* Data under study *
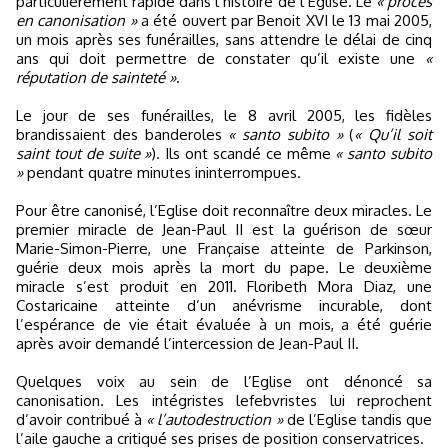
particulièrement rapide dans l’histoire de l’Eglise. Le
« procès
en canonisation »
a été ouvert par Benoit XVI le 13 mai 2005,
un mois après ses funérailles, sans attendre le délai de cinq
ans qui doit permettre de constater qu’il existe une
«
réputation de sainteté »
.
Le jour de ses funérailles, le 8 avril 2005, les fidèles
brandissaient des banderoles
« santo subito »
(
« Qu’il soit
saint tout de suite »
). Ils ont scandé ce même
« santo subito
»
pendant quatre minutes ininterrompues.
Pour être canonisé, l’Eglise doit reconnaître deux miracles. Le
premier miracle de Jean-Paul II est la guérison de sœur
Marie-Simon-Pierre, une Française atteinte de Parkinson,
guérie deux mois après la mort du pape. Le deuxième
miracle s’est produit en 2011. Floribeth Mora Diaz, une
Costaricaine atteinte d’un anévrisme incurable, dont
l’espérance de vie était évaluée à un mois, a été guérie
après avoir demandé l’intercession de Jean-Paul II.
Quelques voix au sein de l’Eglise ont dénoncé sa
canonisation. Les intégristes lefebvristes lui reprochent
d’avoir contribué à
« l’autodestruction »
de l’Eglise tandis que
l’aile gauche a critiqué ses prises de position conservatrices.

* To do *
Recast the text read from the items as a JSON list of strings, one string per line, in order and without blank lines. Leave the pictures out of the answer.

* Answer *
[
  "particulièrement rapide dans l’histoire de l’Eglise. Le",
  "« procès",
  "en canonisation »",
  "a été ouvert par Benoit XVI le 13 mai 2005,",
  "un mois après ses funérailles, sans attendre le délai de cinq",
  "ans qui doit permettre de constater qu’il existe une",
  "«",
  "réputation de sainteté »",
  ".",
  "Le jour de ses funérailles, le 8 avril 2005, les fidèles",
  "brandissaient des banderoles",
  "« santo subito »",
  "(",
  "« Qu’il soit",
  "saint tout de suite »",
  "). Ils ont scandé ce même",
  "« santo subito",
  "»",
  "pendant quatre minutes ininterrompues.",
  "Pour être canonisé, l’Eglise doit reconnaître deux miracles. Le",
  "premier miracle de Jean-Paul II est la guérison de sœur",
  "Marie-Simon-Pierre, une Française atteinte de Parkinson,",
  "guérie deux mois après la mort du pape. Le deuxième",
  "miracle s’est produit en 2011. Floribeth Mora Diaz, une",
  "Costaricaine atteinte d’un anévrisme incurable, dont",
  "l’espérance de vie était évaluée à un mois, a été guérie",
  "après avoir demandé l’intercession de Jean-Paul II.",
  "Quelques voix au sein de l’Eglise ont dénoncé sa",
  "canonisation. Les intégristes lefebvristes lui reprochent",
  "d’avoir contribué à",
  "« l’autodestruction »",
  "de l’Eglise tandis que",
  "l’aile gauche a critiqué ses prises de position conservatrices."
]